If you have spent time debugging a corrupted file upload where everything worked in tests but production data came through mangled, this kind of explicitness starts to feel less like ceremony and more like insurance.

## What we avoided

Python famously struggles with this. In Python 2, `str` was bytes and `unicode` was text, and mixing them produced silent mojibake. Python 3 fixed it by making `str` always text and adding a separate `bytes` type, but the ecosystem still has libraries that accept either, and the error messages when you mix them up are confusing.

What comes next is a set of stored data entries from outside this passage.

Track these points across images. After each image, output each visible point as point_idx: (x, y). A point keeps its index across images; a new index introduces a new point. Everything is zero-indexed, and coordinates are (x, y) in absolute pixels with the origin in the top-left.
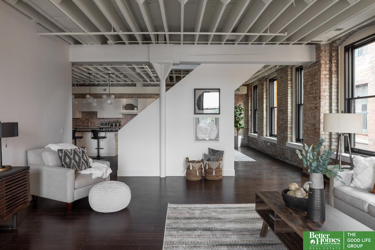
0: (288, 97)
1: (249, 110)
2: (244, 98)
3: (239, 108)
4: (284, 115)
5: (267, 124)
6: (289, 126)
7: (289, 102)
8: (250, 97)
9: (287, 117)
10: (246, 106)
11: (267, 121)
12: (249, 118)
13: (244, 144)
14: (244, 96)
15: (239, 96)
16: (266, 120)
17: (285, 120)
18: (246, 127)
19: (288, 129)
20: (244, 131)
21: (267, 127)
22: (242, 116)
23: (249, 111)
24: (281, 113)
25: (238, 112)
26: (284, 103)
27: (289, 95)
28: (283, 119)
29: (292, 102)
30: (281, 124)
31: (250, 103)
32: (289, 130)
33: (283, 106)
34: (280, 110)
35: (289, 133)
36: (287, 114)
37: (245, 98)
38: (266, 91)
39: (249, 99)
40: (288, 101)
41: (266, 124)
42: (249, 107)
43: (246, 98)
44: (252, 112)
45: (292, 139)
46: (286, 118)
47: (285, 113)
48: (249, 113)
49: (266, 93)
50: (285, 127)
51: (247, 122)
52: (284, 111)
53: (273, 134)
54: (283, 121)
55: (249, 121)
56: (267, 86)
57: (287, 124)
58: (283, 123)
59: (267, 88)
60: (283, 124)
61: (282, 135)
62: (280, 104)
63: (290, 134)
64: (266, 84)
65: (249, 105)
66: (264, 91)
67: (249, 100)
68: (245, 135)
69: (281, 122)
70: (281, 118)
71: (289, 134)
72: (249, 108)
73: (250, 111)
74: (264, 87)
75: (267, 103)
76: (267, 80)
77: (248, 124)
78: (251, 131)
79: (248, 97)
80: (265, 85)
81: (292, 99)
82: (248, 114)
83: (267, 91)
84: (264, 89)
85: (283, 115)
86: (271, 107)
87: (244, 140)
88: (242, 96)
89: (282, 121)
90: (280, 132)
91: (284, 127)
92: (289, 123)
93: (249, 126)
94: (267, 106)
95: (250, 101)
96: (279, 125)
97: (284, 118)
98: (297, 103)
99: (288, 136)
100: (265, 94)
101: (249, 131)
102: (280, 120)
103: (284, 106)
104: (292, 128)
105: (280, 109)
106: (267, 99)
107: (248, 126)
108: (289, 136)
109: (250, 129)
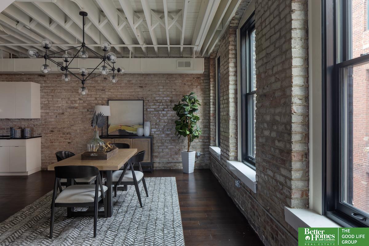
0: (293, 41)
1: (211, 103)
2: (202, 81)
3: (190, 100)
4: (278, 110)
5: (237, 132)
6: (296, 147)
7: (297, 62)
8: (211, 80)
9: (289, 114)
10: (205, 96)
11: (237, 126)
12: (211, 118)
13: (203, 164)
14: (202, 78)
15: (194, 78)
16: (234, 123)
17: (281, 128)
18: (207, 135)
19: (293, 158)
20: (203, 142)
21: (237, 139)
22: (197, 114)
23: (211, 106)
24: (267, 103)
25: (188, 107)
26: (275, 69)
27: (296, 34)
28: (274, 122)
29: (306, 60)
30: (267, 138)
31: (213, 90)
32: (296, 165)
33: (273, 79)
34: (265, 95)
35: (296, 175)
36: (289, 104)
37: (205, 81)
38: (234, 56)
39: (211, 83)
40: (291, 58)
41: (234, 131)
42: (211, 98)
43: (206, 83)
44: (215, 108)
45: (308, 196)
46: (285, 120)
47: (282, 101)
48: (211, 109)
49: (233, 60)
50: (281, 151)
51: (207, 126)
52: (278, 94)
53: (249, 155)
54: (275, 128)
55: (211, 124)
56: (235, 46)
57: (290, 142)
58: (274, 134)
59: (236, 50)
60: (273, 140)
61: (270, 173)
62: (263, 76)
63: (301, 179)
64: (235, 41)
65: (211, 95)
66: (230, 56)
67: (211, 85)
68: (205, 150)
69: (267, 133)
70: (268, 118)
71: (298, 180)
72: (211, 101)
73: (213, 105)
74: (230, 47)
75: (236, 85)
76: (236, 31)
77: (210, 128)
78: (215, 141)
79: (210, 79)
80: (232, 43)
81: (306, 48)
82: (210, 111)
83: (236, 58)
84: (230, 52)
85: (272, 110)
86: (244, 92)
87: (203, 157)
88: (198, 78)
89: (271, 130)
90: (264, 160)
91: (277, 151)
92: (296, 138)
93: (211, 133)
94: (236, 91)
95: (213, 87)
96: (261, 140)
97: (277, 118)
98: (330, 63)
99: (293, 187)
100: (231, 65)
101: (211, 141)
102: (266, 125)
103: (277, 80)
104: (306, 155)
105: (265, 91)
106: (236, 75)
107: (209, 134)
108: (296, 184)
109: (212, 139)
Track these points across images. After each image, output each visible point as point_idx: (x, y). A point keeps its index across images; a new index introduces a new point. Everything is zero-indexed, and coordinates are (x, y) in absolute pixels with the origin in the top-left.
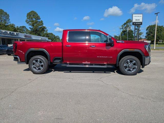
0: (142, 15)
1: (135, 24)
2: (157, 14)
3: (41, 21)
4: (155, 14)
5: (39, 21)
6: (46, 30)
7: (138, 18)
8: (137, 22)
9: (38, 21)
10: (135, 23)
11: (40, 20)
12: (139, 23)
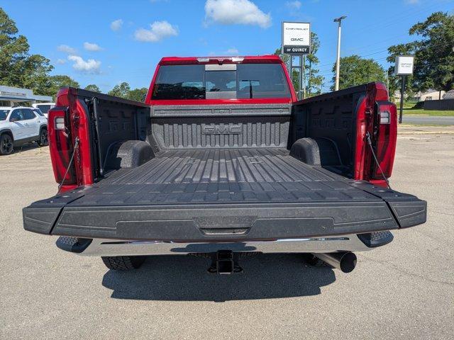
0: (307, 26)
1: (291, 52)
2: (339, 20)
3: (23, 38)
4: (335, 21)
5: (15, 38)
6: (49, 66)
7: (296, 34)
8: (295, 47)
9: (12, 36)
10: (291, 47)
11: (17, 36)
12: (300, 50)
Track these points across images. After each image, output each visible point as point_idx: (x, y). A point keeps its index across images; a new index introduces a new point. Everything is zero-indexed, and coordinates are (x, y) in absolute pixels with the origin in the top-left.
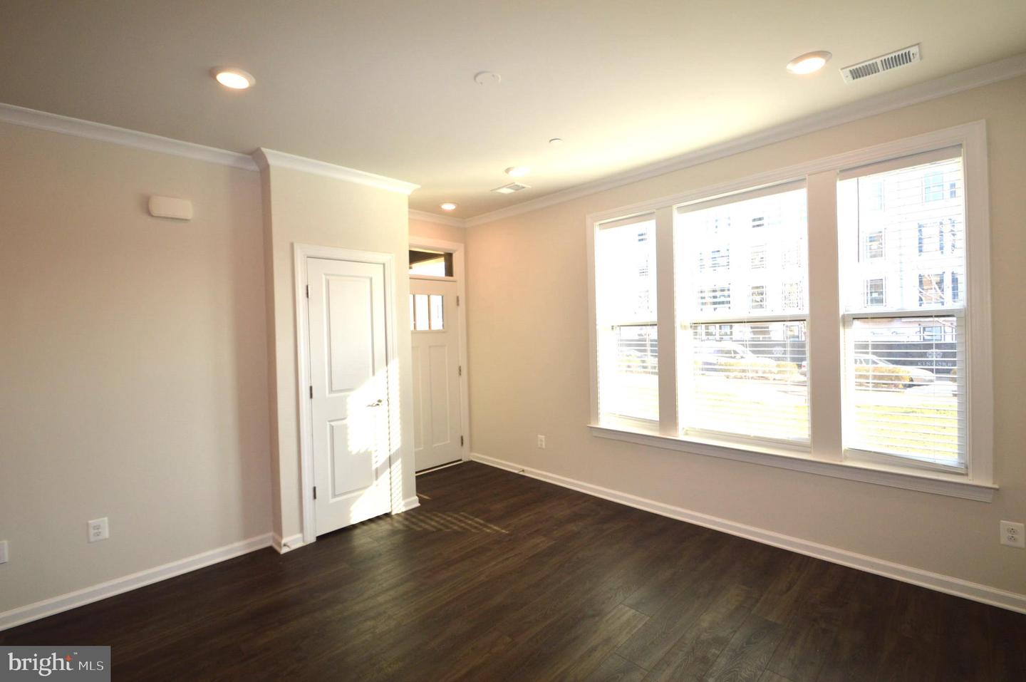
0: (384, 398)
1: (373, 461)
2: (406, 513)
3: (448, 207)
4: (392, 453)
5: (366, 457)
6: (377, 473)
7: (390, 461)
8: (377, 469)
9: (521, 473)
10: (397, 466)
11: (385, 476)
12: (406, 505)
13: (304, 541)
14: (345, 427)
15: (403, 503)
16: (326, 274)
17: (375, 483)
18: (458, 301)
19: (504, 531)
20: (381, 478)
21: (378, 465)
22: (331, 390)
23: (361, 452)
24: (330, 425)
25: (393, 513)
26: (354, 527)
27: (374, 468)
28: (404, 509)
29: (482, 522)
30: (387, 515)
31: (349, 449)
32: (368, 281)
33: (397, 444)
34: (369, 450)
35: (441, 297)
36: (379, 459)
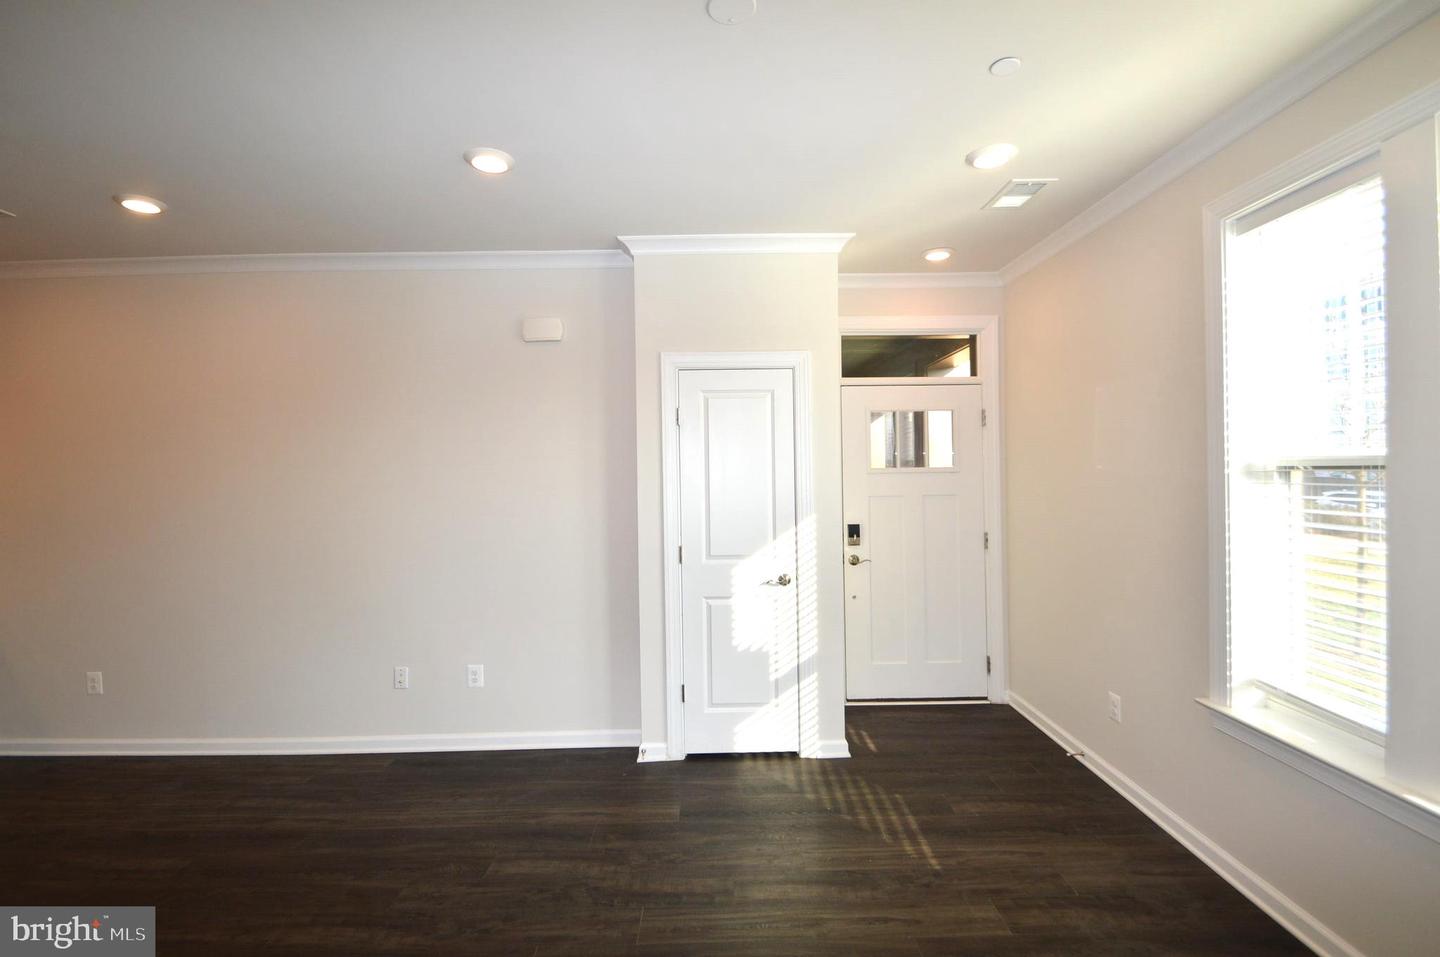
0: (791, 575)
1: (772, 669)
2: (822, 762)
3: (938, 256)
4: (802, 660)
5: (760, 659)
6: (778, 687)
7: (799, 673)
8: (777, 681)
9: (1078, 758)
10: (810, 683)
11: (789, 695)
12: (822, 748)
13: (667, 755)
14: (728, 610)
15: (820, 743)
16: (703, 391)
17: (774, 701)
18: (984, 418)
19: (933, 862)
20: (783, 697)
21: (779, 675)
22: (709, 555)
23: (752, 650)
24: (707, 603)
25: (802, 756)
26: (741, 757)
27: (772, 678)
28: (820, 755)
29: (914, 826)
30: (794, 755)
31: (734, 643)
32: (769, 396)
33: (810, 648)
34: (764, 650)
35: (950, 413)
36: (782, 665)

Go takes a different approach: `string` and `[]byte` are freely convertible with a type cast, but every conversion copies the data. The compiler does not warn you when you convert back and forth unnecessarily.

Vary is stricter than both. No implicit conversion, no cheap cast, and every I/O function picks a side. The cost is a few extra characters when you need to cross the boundary. The benefit is that "why is my binary data corrupted" is a bug you never have to debug.

## The design principle

The idea behind the `Bytes` type is the same one behind `Decimal` vs `Float` and `Money` vs `Decimal`: when two things look similar but have different semantics, give them different types.

Text and binary data look similar in memory. Both are sequences of values. But text must be valid UTF-8 while bytes have no encoding constraint. You can uppercase text but not bytes. You can XOR bytes but not text. Text can fail to decode; bytes never do. These are not edge cases. They are fundamental differences in how the data behaves, and collapsing them into one type hides that.

Fewer keystrokes now, more 3am debugging sessions later. We picked the other tradeoff.